Condannato da Castro a una cella senza finestre per aver denunciato il genocidio
“Le condizioni in cui si trova ad affrontare la condanna a 25 anni – conseguente a un processo privo di garanzie giuridiche nel 2003, scaturito dalla sua azione non violenta in difesa dei diritti umani – risultano in progressivo peggioramento”.
Dopo che il dissidente Orlando Zapata è morto in carcere a seguito di un logorante sciopero della fame (a Cuba i dissidenti non morivano dal 1972), è il dottor Biscet adesso a rischiare grosso nelle carceri castriste. Seguace di Martin Luther King e ammiratore del Dalai Lama, medico imbevuto della filosofìa della disobbedienza di Henry David Thoreau, il dottor Biseet è l’uomo che ha gridato al mondo la verità sugli aborti a Cuba. Per questo risiede da anni in un gulag caraibico.
Biscet aveva appena sostenuto pubblicamente Zapata: “Orlando sta cercando la libertà per tutti i cubani”. Figlio di una modesta famiglia operaia, Biscet ha ricevuto la tipica educazione scolastica comunista. Il dottore ha la pelle scura come Mandela. Ma a differenza del leader della lotta all’apartheid, il nome di Biscet non suscita lo stesso entusiasmo. Eppure, con la sua condanna a venticinque anni di carcere, è uno dei massimi “prigionieri di coscienza*’ al mondo. Si trova nella stessa isola dove sorge Guantanamo. ma nella parte sbagliata, lontana dai riflettori dell’opinione pubblica internazionale.

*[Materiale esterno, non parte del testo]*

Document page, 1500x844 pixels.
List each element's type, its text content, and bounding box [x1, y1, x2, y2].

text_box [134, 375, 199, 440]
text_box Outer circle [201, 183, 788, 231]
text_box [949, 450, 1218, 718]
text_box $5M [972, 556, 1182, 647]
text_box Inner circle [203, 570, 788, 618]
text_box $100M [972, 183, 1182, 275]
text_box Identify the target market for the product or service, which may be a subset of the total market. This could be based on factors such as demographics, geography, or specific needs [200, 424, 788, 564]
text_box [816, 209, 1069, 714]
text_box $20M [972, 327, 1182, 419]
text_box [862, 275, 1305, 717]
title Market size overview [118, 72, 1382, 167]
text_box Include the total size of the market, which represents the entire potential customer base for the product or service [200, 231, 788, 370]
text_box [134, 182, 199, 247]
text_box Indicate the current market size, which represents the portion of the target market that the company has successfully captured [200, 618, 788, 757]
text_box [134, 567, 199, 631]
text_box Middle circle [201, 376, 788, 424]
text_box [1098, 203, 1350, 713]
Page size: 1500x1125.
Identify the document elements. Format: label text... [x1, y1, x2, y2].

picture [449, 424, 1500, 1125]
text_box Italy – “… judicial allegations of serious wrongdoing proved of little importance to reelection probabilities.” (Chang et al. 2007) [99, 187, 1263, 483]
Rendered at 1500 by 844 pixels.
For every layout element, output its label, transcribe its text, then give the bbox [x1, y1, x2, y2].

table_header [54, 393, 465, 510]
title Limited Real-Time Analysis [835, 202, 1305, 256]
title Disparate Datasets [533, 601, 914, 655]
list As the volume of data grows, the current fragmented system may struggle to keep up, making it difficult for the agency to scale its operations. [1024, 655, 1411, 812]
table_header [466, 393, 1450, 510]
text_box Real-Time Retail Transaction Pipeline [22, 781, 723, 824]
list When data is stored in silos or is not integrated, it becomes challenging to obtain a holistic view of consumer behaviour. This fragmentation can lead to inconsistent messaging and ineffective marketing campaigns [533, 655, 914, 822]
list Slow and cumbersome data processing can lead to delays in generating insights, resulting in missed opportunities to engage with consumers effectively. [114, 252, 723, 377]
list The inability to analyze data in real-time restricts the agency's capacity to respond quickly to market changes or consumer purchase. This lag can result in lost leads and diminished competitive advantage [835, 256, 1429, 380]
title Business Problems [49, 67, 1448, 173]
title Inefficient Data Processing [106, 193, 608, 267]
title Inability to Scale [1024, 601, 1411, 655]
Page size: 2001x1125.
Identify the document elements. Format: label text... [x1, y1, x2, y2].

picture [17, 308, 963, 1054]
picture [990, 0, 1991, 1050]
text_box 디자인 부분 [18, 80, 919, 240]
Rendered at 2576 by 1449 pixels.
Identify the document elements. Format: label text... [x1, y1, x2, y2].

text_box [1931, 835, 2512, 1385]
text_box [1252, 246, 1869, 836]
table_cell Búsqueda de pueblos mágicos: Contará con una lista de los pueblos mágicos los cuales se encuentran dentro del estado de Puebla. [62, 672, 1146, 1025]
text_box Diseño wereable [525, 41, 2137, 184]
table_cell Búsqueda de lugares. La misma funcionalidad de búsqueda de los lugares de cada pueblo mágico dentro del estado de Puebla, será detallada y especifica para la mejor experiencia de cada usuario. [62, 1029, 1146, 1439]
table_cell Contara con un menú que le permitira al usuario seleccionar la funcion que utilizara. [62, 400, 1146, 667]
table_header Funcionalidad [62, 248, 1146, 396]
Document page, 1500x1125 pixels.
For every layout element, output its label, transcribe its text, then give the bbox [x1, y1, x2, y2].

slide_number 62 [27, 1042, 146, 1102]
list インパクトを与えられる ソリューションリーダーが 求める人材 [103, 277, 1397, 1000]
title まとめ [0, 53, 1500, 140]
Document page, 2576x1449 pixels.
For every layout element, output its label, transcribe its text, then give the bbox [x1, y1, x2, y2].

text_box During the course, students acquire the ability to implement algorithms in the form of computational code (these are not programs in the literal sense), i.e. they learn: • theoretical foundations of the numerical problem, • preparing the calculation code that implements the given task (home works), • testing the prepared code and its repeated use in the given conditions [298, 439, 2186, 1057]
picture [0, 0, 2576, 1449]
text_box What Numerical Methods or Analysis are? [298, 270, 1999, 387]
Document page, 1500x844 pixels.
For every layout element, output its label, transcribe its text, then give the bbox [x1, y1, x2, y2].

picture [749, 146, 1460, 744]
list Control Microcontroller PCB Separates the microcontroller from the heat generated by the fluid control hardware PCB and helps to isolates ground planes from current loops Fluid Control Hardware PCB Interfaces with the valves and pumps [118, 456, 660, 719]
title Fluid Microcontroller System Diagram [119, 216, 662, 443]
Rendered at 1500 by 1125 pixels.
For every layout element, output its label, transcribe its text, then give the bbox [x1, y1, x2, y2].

“Rivanol, metodo per distruggere la vita” II dottor Biscet ha iniziato la sua lunga resistenza al regime comunista quando scoprì che a Cuba si praticavano l’infanticidio e una serie di metodi spietati di aborto.
A Cuba nel 1996, ultimo anno per cui sono disponibili dati comparabili, si erano fatti 209.900 aborti, cioè 77.7 aborti per ogni mille donne tra i quindici e i quarantaquattro anni, contro gli 11,4 italiani. Il livello più alto del mondo, dopo gli ottantatré del Vietnam. Significa quindi che a Cuba ci sono più bambini abortiti che nati. Dopo la denuncia di Biscet, Hilda Molina, scienziata di fama internazionale e fondatrice del Centro Internacional de Restauración Neurològica cubano, già deputata all’Assemblea del potere popolare e insignita dal regime di ben undici decorazioni, aveva restituito a Fidel le undici decorazioni. Adesso il regime non le permette di uscire da Cuba.
Le è andata comunque meglio di Biscet, che è diventato dissidente denunciando l’uso del farmaco abortivo Rivanol, di cui diceva che “se faceva cilecca il suo compito era supplito dal rifiuto di assistenza al bambino nato vivo’. Ci ha scritto anche un libro fatto uscire come un samizdat, “Rivanol: A method to destroy life”.
Dopo aver definito il sistema sanitario cubano “questo genocidio fatto legale” (in una lettera aperta a Fidel Castro), il dottor Biscet sta scontando venticinque anni per queste poche righe: “II cordone ombelicale viene tagliato ed essi sono lasciati morire per emorragia, oppure sono avvolti in fogli di carta e asfissiati”. E’ così che si uccidono i nuovi nati nel paradiso castrista.
Gli esuli cubani lo chiamano il “Gandhi del Caribe” e in tanti, soprattutto i repubblicani statunitensi, vorrebbero ora vederlo insignito del Nobel per la pace. “Biscet està loco”, Biscet è pazzo aveva sentenziato il lider màximo. Il medico anticomunista e antiabortista è disposto a pagare fino in fondo per la sua protesta non violenta. Gli hanno spento addosso sigarette accese. L’hanno martoriato per piegarlo al silenzio. Di lui, della sua odissea di figlio della rivoluzione rinnegata, oggi sappiamo soltanto grazie alla moglie, Elsa Morejón, suo unico ponte telefonico con il resto del mondo.
Due anni fa, l’allora presidente americano George W. Bush premiò Biscet con la medaglia della libertà. Alla Casa Bianca, per ritirare la massima onorificenza civile americana, andarono il figlio e la figlia.
Non si contano più le volte in cui Biscet è entrato e uscito dal gulag. Al momento è rinchiuso in una cella senza bagno né luce solare. Come latrina, il dottore utilizza un buco a terra infestato dai vermi.